▶ Extracted material:
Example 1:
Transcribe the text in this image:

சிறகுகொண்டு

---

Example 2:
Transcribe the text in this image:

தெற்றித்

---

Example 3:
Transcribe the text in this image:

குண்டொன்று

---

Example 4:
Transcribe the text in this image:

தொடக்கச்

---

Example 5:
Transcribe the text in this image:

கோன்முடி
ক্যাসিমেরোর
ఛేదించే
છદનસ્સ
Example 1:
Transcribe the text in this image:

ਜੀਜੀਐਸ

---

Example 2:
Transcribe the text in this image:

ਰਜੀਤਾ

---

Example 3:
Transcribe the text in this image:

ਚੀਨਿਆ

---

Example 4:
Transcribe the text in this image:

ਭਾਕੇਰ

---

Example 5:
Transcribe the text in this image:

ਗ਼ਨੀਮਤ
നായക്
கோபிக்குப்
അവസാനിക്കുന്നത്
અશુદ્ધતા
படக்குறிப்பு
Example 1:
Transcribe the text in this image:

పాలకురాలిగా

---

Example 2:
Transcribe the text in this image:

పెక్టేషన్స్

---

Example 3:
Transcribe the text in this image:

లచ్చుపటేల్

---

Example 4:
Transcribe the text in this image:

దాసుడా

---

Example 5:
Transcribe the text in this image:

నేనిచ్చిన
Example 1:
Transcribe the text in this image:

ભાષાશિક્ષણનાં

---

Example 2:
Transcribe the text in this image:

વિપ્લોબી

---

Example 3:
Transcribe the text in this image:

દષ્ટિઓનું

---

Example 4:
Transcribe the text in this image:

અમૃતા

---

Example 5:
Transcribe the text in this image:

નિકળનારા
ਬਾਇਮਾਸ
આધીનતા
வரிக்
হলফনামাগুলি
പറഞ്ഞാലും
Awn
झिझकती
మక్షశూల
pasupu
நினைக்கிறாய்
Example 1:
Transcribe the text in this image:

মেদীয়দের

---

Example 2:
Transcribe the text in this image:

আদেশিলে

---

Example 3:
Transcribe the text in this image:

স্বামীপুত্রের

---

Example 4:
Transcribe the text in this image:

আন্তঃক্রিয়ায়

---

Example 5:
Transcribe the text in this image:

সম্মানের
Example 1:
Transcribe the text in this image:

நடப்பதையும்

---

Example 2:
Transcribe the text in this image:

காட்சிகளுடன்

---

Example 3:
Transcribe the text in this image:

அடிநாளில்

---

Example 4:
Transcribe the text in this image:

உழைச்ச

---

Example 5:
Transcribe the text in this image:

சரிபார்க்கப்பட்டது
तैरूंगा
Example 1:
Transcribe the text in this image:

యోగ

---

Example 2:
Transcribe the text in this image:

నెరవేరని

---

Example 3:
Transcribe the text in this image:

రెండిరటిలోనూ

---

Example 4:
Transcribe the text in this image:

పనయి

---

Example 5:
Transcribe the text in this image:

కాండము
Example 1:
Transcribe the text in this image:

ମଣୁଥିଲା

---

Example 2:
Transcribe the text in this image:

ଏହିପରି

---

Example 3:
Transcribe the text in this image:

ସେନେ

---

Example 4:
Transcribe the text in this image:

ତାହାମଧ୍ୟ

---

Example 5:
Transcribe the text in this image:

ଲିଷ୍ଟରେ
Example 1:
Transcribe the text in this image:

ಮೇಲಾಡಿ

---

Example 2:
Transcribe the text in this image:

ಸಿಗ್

▶ Task details:
Copy the data exactly as it was presented.

▶ Finished exercise:
Example 1:
Transcribe the text in this image:

சிறகுகொண்டு

---

Example 2:
Transcribe the text in this image:

தெற்றித்

---

Example 3:
Transcribe the text in this image:

குண்டொன்று

---

Example 4:
Transcribe the text in this image:

தொடக்கச்

---

Example 5:
Transcribe the text in this image:

கோன்முடி
ক্যাসিমেরোর
ఛేదించే
છદનસ્સ
Example 1:
Transcribe the text in this image:

ਜੀਜੀਐਸ

---

Example 2:
Transcribe the text in this image:

ਰਜੀਤਾ

---

Example 3:
Transcribe the text in this image:

ਚੀਨਿਆ

---

Example 4:
Transcribe the text in this image:

ਭਾਕੇਰ

---

Example 5:
Transcribe the text in this image:

ਗ਼ਨੀਮਤ
നായക്
கோபிக்குப்
അവസാനിക്കുന്നത്
અશુદ્ધતા
படக்குறிப்பு
Example 1:
Transcribe the text in this image:

పాలకురాలిగా

---

Example 2:
Transcribe the text in this image:

పెక్టేషన్స్

---

Example 3:
Transcribe the text in this image:

లచ్చుపటేల్

---

Example 4:
Transcribe the text in this image:

దాసుడా

---

Example 5:
Transcribe the text in this image:

నేనిచ్చిన
Example 1:
Transcribe the text in this image:

ભાષાશિક્ષણનાં

---

Example 2:
Transcribe the text in this image:

વિપ્લોબી

---

Example 3:
Transcribe the text in this image:

દષ્ટિઓનું

---

Example 4:
Transcribe the text in this image:

અમૃતા

---

Example 5:
Transcribe the text in this image:

નિકળનારા
ਬਾਇਮਾਸ
આધીનતા
வரிக்
হলফনামাগুলি
പറഞ്ഞാലും
Awn
झिझकती
మక్షశూల
pasupu
நினைக்கிறாய்
Example 1:
Transcribe the text in this image:

মেদীয়দের

---

Example 2:
Transcribe the text in this image:

আদেশিলে

---

Example 3:
Transcribe the text in this image:

স্বামীপুত্রের

---

Example 4:
Transcribe the text in this image:

আন্তঃক্রিয়ায়

---

Example 5:
Transcribe the text in this image:

সম্মানের
Example 1:
Transcribe the text in this image:

நடப்பதையும்

---

Example 2:
Transcribe the text in this image:

காட்சிகளுடன்

---

Example 3:
Transcribe the text in this image:

அடிநாளில்

---

Example 4:
Transcribe the text in this image:

உழைச்ச

---

Example 5:
Transcribe the text in this image:

சரிபார்க்கப்பட்டது
तैरूंगा
Example 1:
Transcribe the text in this image:

యోగ

---

Example 2:
Transcribe the text in this image:

నెరవేరని

---

Example 3:
Transcribe the text in this image:

రెండిరటిలోనూ

---

Example 4:
Transcribe the text in this image:

పనయి

---

Example 5:
Transcribe the text in this image:

కాండము
Example 1:
Transcribe the text in this image:

ମଣୁଥିଲା

---

Example 2:
Transcribe the text in this image:

ଏହିପରି

---

Example 3:
Transcribe the text in this image:

ସେନେ

---

Example 4:
Transcribe the text in this image:

ତାହାମଧ୍ୟ

---

Example 5:
Transcribe the text in this image:

ଲିଷ୍ଟରେ
Example 1:
Transcribe the text in this image:

ಮೇಲಾಡಿ

---

Example 2:
Transcribe the text in this image:

ಸಿಗ್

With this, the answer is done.